Wittgenstein'in son dönem viyana çevresi mantıkçı pozitivist felsefecilerine katılımı sonucu dil felsefesine kazandırdığı yaklaşımıdır. Tanımlara karşı olduğundan ve felsefesinde her daim enteresan metaforlar kullanan filozof; dili bir topluluk tarafından oynanan, belli kurallara ve standartlara bağlı interaktif bir oyuna benzetir. Wittgenstein'e göre Şaka yapmak, ölçüm yapmak, soru sormak, rapor tutmak vs. Sayılamayacak kadar dil oyunu vardır. Hangi dil oyununu oynadığımız ve bu oyunun kuralları bağlama göre değişir.
Bir dili öğrenmek yalnızca bu kurallar dizgesini öğrenmek değildir; Ancak oyunu oynar hale geldiğimizde o dili öğrenmiş oluruz. Dolayısıyla dil oyunları durağan bir yapı içermezler, ancak oynandıklarında var olan dilsel etkinliklerdir. Bu oyunları oynayarak bir etkinliğin içinde yer almak, bir topluluğun parçası haline gelebilmek, bu dil oyunlarının kuralları ölçüsünde uzlaşmayı gerektirir ki; bu bir "yaşam formu" dur.
postmodern edebiyatın en önemli özelliklerinden biri.
dil oyunları: birçok araştırmaya bakıldığında postmodernistler, dilin gerçekliği temsil eden değil onu kuran bir yapı olduğunu söylerler. bu dil oyunları genel başlığı altında çeşitli yeni-küçük başlıklar atarak olayı biraz daha açmaya-genişletmeye çalışacağım.

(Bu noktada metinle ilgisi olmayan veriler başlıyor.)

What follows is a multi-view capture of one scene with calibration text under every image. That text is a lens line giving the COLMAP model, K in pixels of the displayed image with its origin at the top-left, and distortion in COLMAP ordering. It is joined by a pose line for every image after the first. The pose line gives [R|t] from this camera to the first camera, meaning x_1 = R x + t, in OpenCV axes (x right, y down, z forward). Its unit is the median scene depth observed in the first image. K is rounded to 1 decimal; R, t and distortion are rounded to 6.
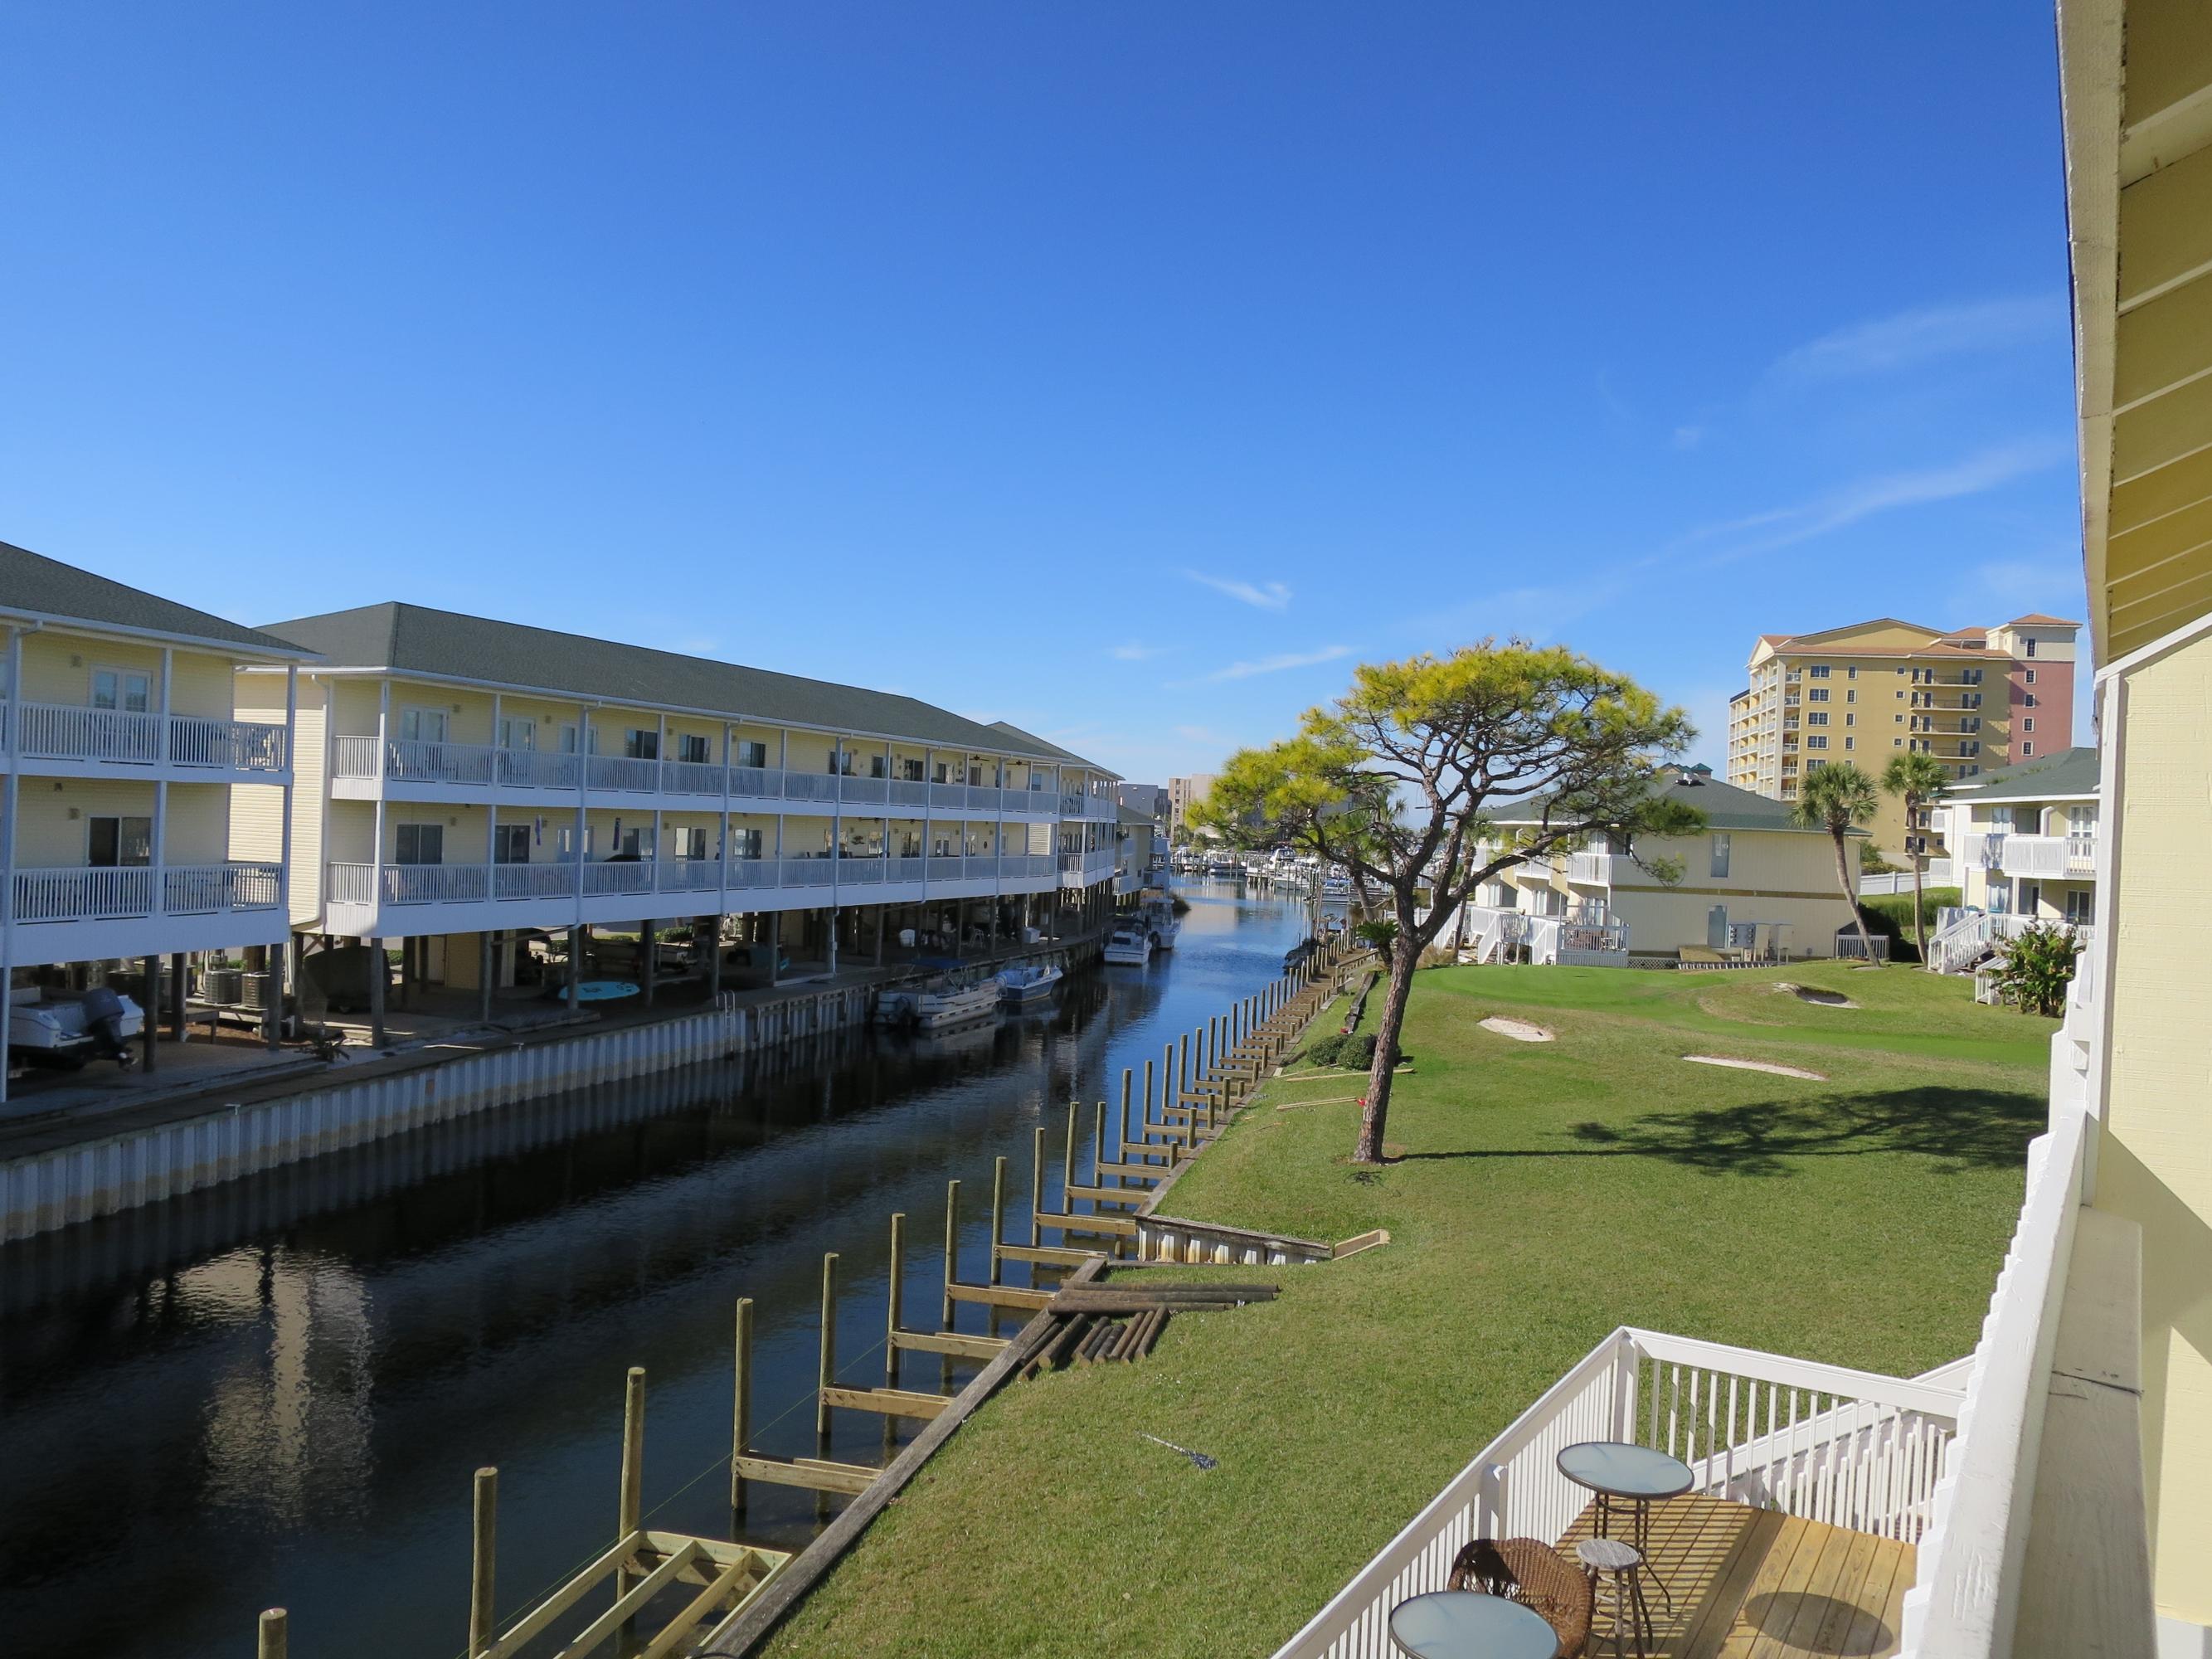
lens RADIAL K [[1578.7, 0, 1089.5], [0, 1578.7, 808.8], [0, 0, 1]] dist [-0.023788, -0.001843]
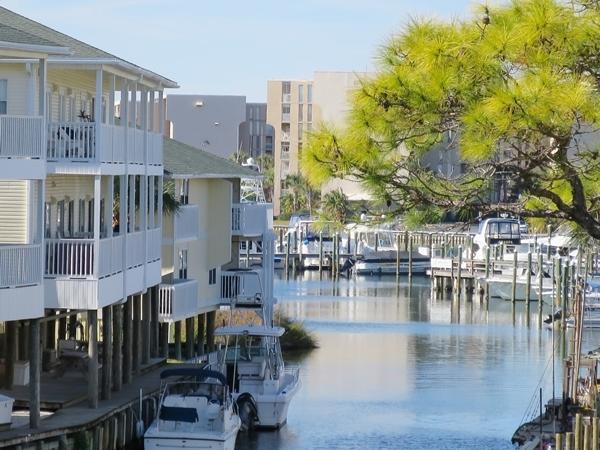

postmodernizme dair tartışmalara bakıldığında ilk akla gelen isimlerden biri olan fransız sosyal-felsefeci jean-françois lyotarda göre toplumlar, sade teknolojiler etrafında düzenlenmez. aynı zamanda dil oyunları ve söylemler etrafında da düzenlenir. özellikle de anlatıların-söylemlerin toplumsal yaşamdaki rolüne belirgin şekilde dikkat çeker. yeni bir çağa, postmodern çağa girdiğimizi ileri süren lyotard, büyük anlatıların çöktüğünü iddia eder. ve tüm grand teorilerinin güvenilirliğini yitirdiğini belirtir ki bu da zaten postmodernizmin modernizme sunduğu en büyük eleştirilerden biridir. lyotard postmodern durum adlı kitabında şöyle yazar:
"toplumsal bağ dilseldir, fakat tek bir iplikle örülü değildir hiç kimse bütün bu dilleri konuşmaz, hiçbir evrensel meta-dile sahip değildirler kurtuluşunun amacının bilimle ilgisi yoktur, hepimiz bu ya da başka öğrenme disiplininin pozitivizmine bağlıyız, eğitimli düşünürler bilim adamlarına dönüştü, eksiltilmiş araştırma görevlileri bölümlere ayrılmış oldu ve hiç kimse bunların hepsine hükmedemez."
toplumsalın çeşitliliğinden, çeşitlenmesi gerektiğinden dem vuran lyotard aynı şeyi dil de dile getirir. wittgensteinin dil oyunları kavramından etkilenen fransız düşünür dil oyunlarının birbirleriyle karşılaştırılamaz oldukları düşüncesindedir. dil oyunlarının çeşitliliğinin anlamaya-metne olumlu katkılar sağladığını savunur.
tekrarlamak gerekirse, postmodern roman denince akla ilk gelenlerden biridir dil oyunları. bu açıdan bu kategoriye üye olanlar, dilin gerçekliği temsil eden değil, onu kuran bir yapı olduğu önermesinden hareket ederler ve amaç gerçekliğin temsilimden ziyade anlam çoğulluğuna dönüşür. çünkü dil, az önce de belirttiğim gibi bir gerçekliği temsil etmez, belli bir anlamda tam aksine gerçekliği kurar.